The question then moved to how Mountain Rescue are called out.
First question, how do they know when to call Mountain Rescue. This either is a ’gut feeling’ or is requested by the initial responding Emergency Ambulance. NWAS (Lancashire and Cumbria) can directly call out the Mid-Pennine Search & Rescue Organisation Teams, of which Bolton Mountain Rescue falls under, (and do such with the agreement of Lancashire Constabulary) whereas in Cumbria only Cumbria Constabulary generally have the authority to call on the services of the Lake District Mountain Rescue Teams, so any requests for assistance have to be passed through the Police.

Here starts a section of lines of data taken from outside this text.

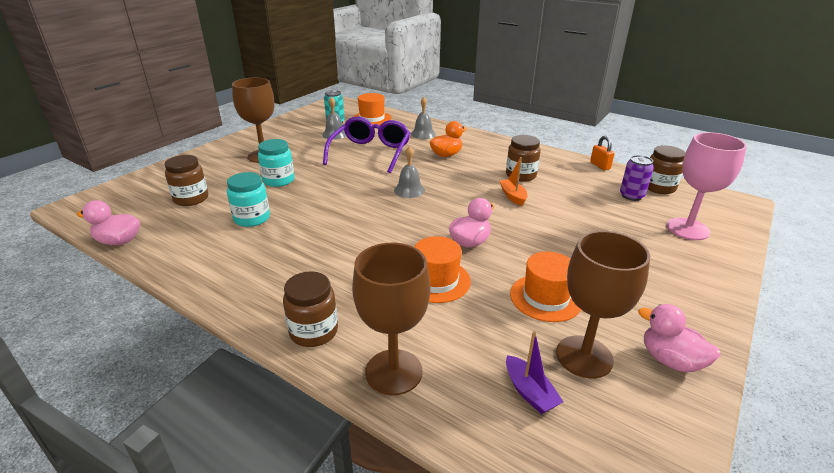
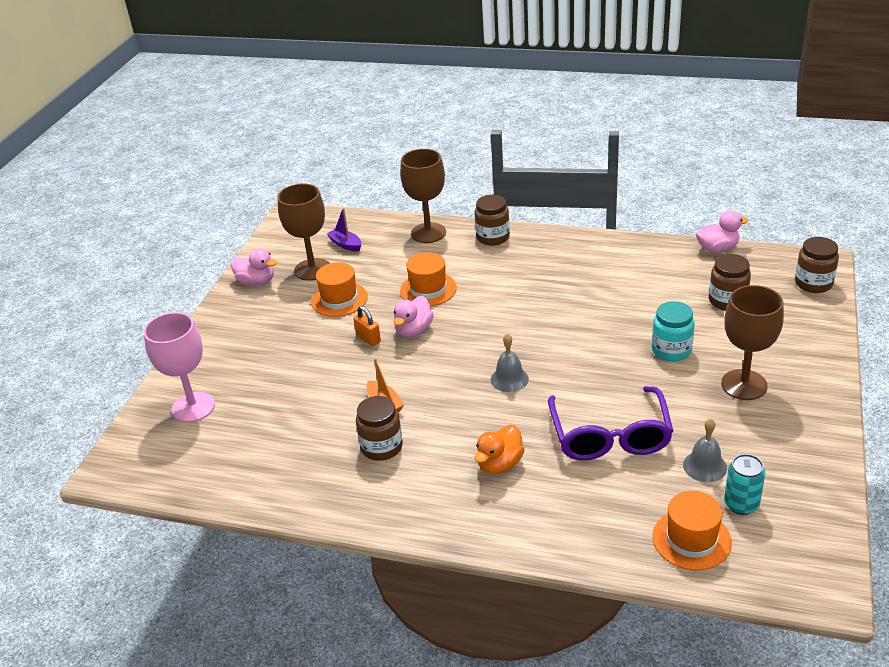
camera: 165 degrees right, 5 degrees up
turquoise jar [227,172,270,227] -> none
grey bell [411,97,436,139] -> none
orange padlock [590,136,615,170] -> orange padlock moved to [353,306,381,346]
purple can [620,155,654,201] -> none
brown jar [648,145,685,194] -> brown jar moved to [795,237,839,293]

After two hours it was time for us to leave. The time had flown by, Kath assumed we would be bored watching what the service does, the opposite was true, we were fascinated with what we saw.
A number of the Dispatchers and EMDs had asked for an opportunity to see what the capabilities are of the Mountain Rescue Service, to give them a better idea of what we do and what our capabilities are. We will be organising a joint training / awareness opportunity with regards to this in the future so watch this space…
The team would like to thank the staff of both NWAS (Greater Manchester) Belle Vue and NWAS (Lancashire and Cumbria) Broughton Emergency Control Centres for sharing their working practices with ourselves, which helps us to build an understanding of the whole process with regards to Ambulance Control calling on our services.